Figure 6. KKL encoder based latent dynamics learning

Conclusions

In real life, we often have to train models to predict the behavior of complex dynamic systems based on partial observations. To train a model with hidden variables, we need to somehow estimate/reconstruct the initial hidden state, and then propagate the hidden state using the chosen architecture and sequence of (external) inputs. There are various methods for estimating the initial hidden state. Perhaps the simplest method is to make the initial state an optimization variable. This method has one major drawback: depending on the type of learning (batch vs mini-batch) and the duration of the dynamics propagation, the number of optimization variables can grow significantly.
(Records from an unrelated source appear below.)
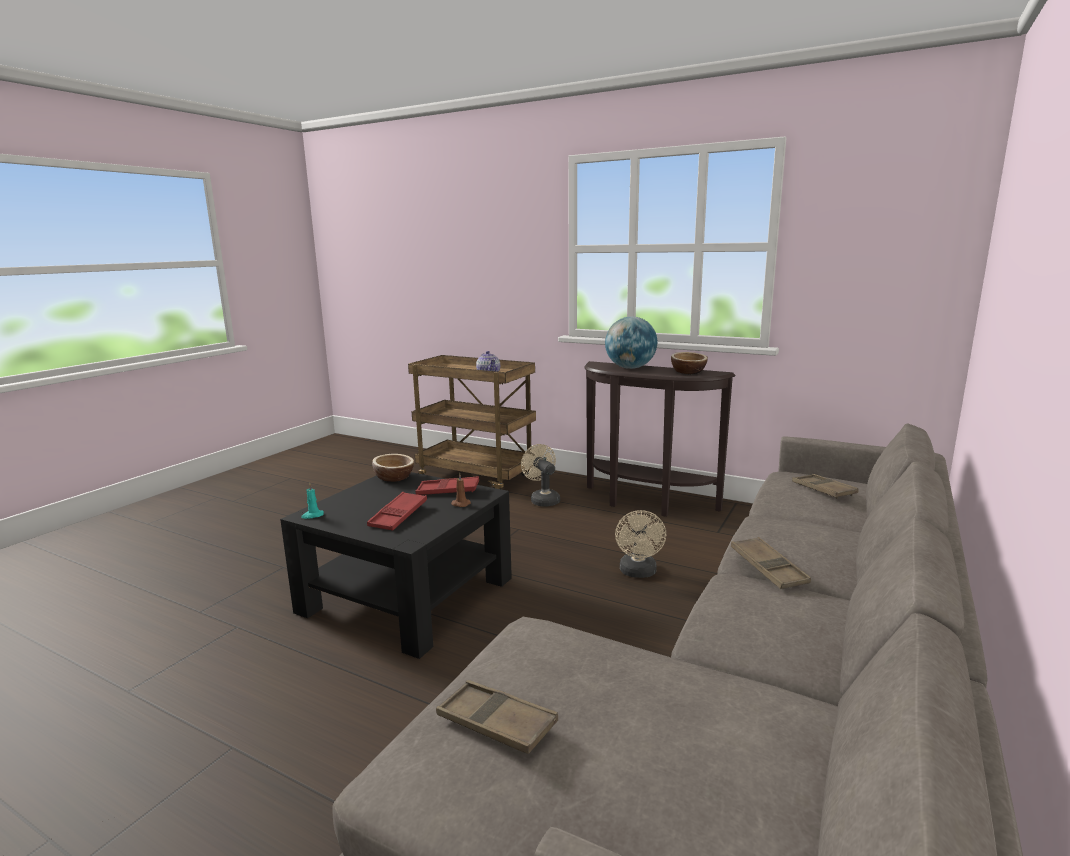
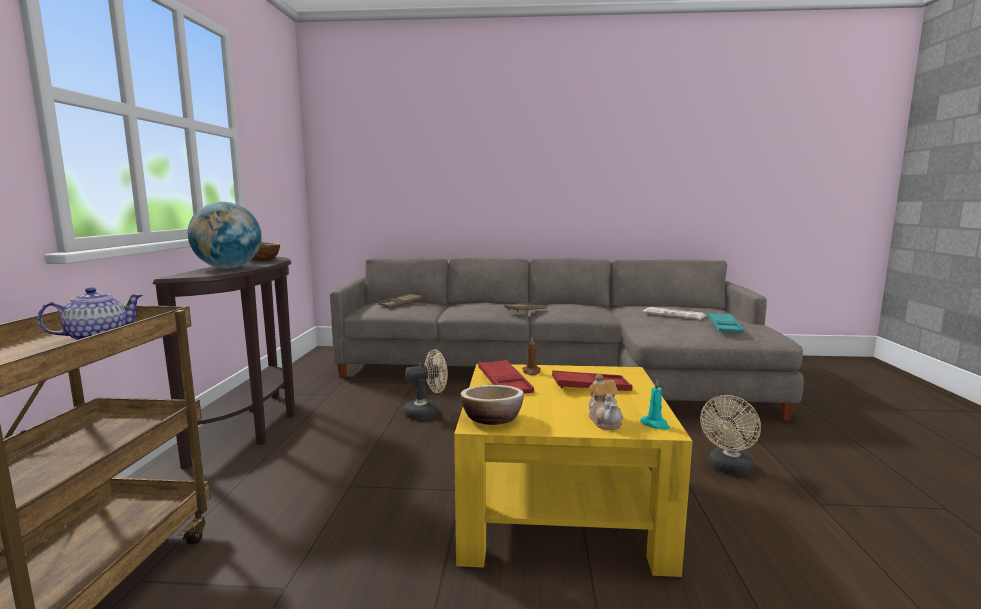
camera: 115 degrees left, 5 degrees down
(343, 504) = (605, 420): none -> teapot
(407, 595) = (560, 508): black coffee table -> yellow coffee table
(496, 723) = (724, 327): brown tray -> turquoise tray
(542, 499) = (235, 492): beige fan -> beige fan (728, 469)
(647, 718) = (675, 314): none -> newspaper

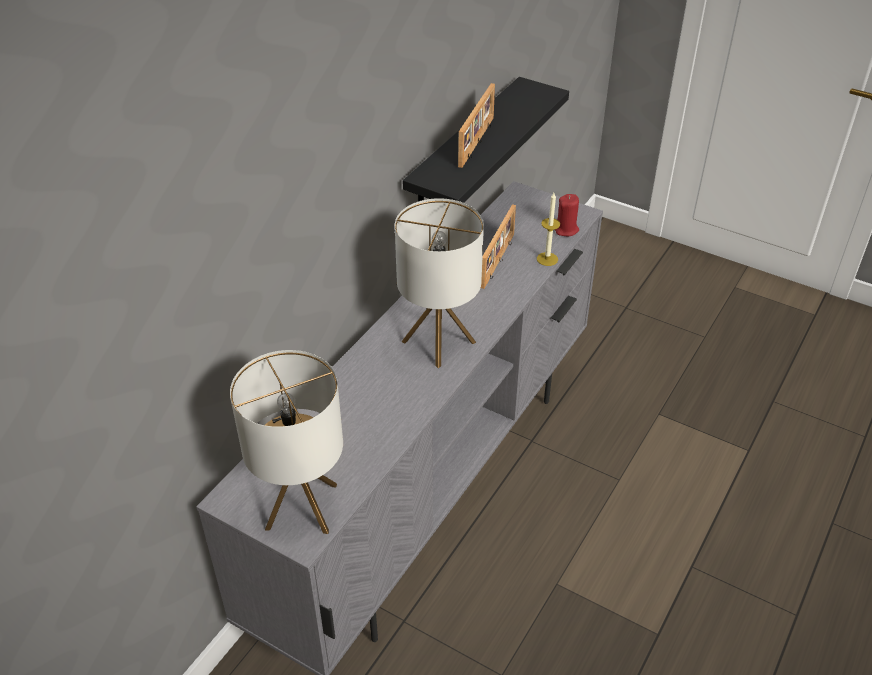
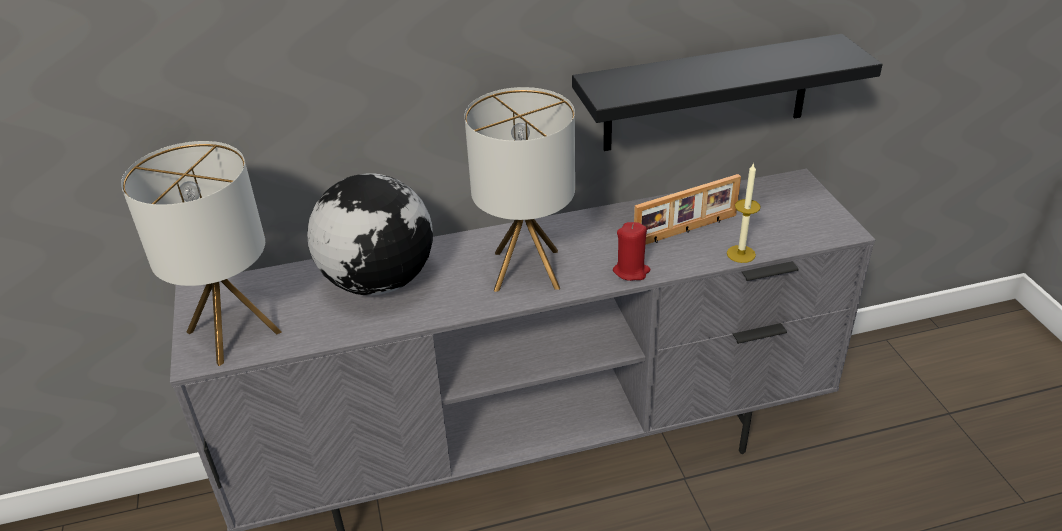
camera: 45 degrees right, 5 degrees down
(351, 408) = (378, 281): none -> globe
(477, 142) = (697, 71): picture frame -> none
(566, 230) = (802, 237): red candle -> red candle (631, 271)

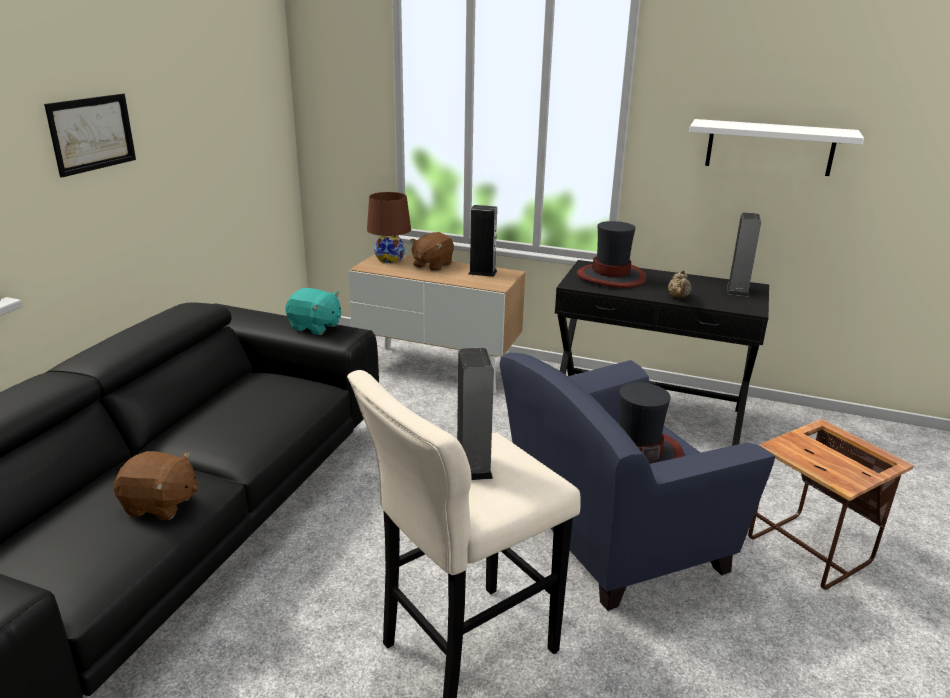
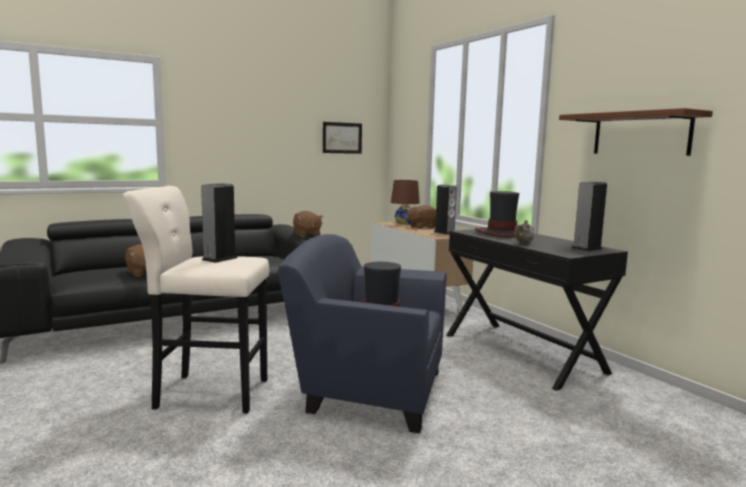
camera: 40 degrees right, 15 degrees down
(92, 133) = (236, 121): picture -> picture (342, 138)
(315, 327) = (307, 235): turquoise plush toy -> brown plush toy
(769, 147) = (640, 134): white shelf -> brown shelf
(810, 552) = (506, 452): side table -> none

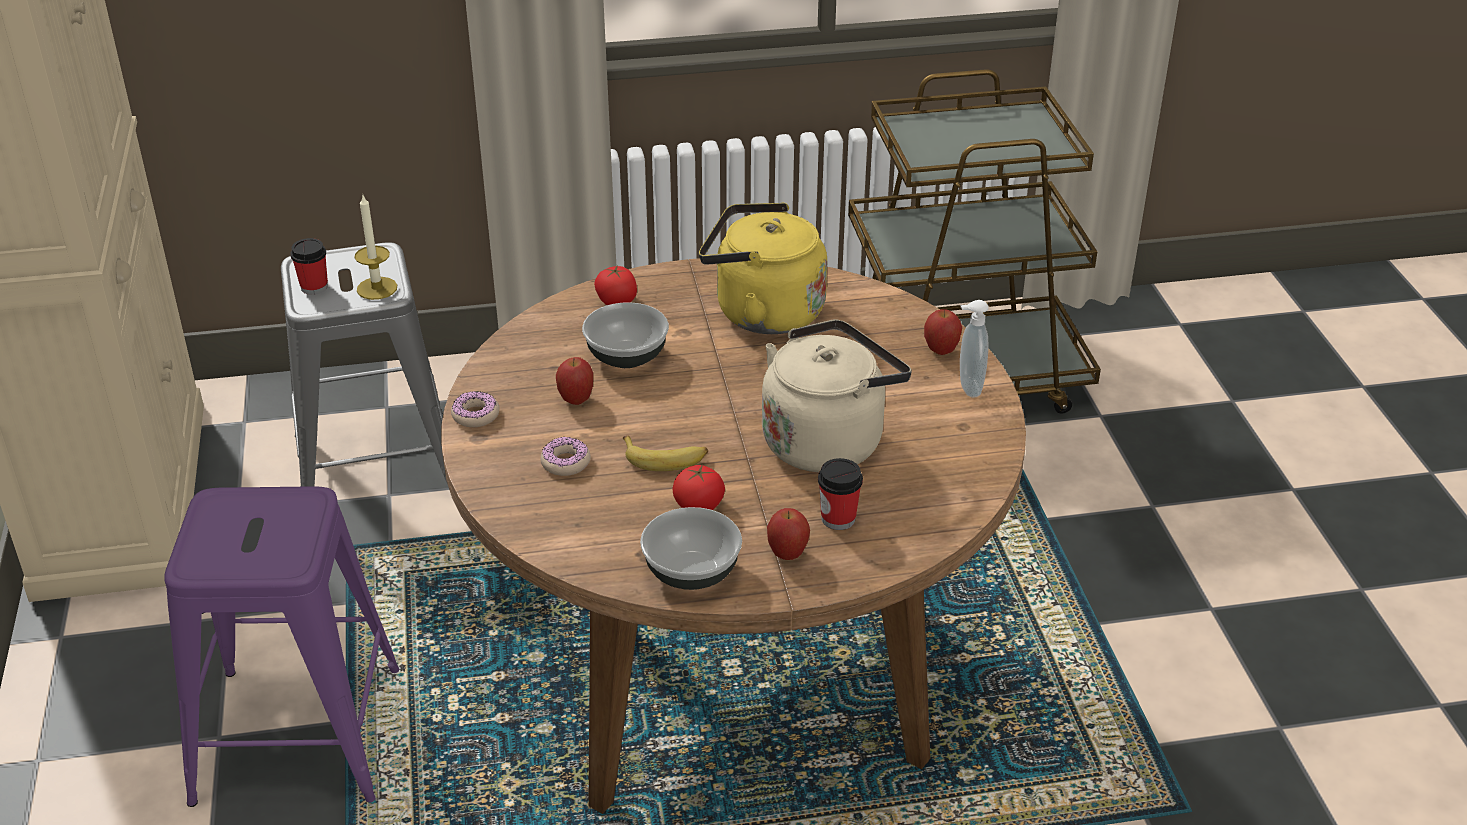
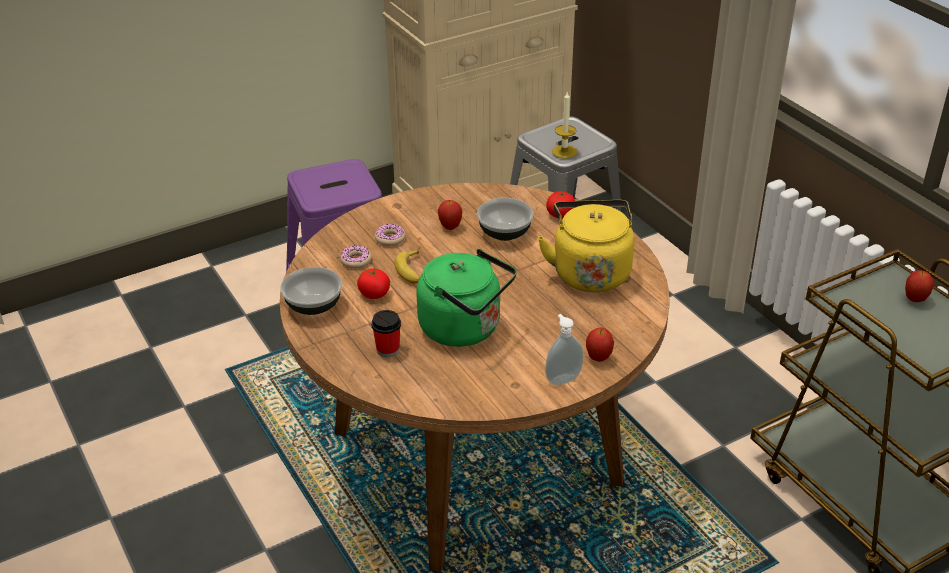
camera: 70 degrees right, 0 degrees up
(314, 287) = (551, 133): cup -> none
(475, 415) = (416, 199): donut -> donut (356, 261)
(787, 554) = (344, 337): apple -> apple (915, 299)
(827, 440) = (465, 329): beige kettle -> green kettle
The most common method is probably the autoencoder, where the encoder takes a sequence of partial observations and external inputs as input and returns the hidden state. The decoder, in turn, takes the hidden state as input and tries to reconstruct the encoder input. The next two methods - RNN and KKL encoders - are dynamic: they take a partial observation and an external input as input, propagate the dynamics back in time to find the initial hidden state.

In this article, it is shown that the difference between different approaches is not very significant for modeling the hidden dynamics of an exoskeleton. Therefore, in practice, I would first implement an autoencoder. If the model quality is unsatisfactory, I would switch to dynamic encoders.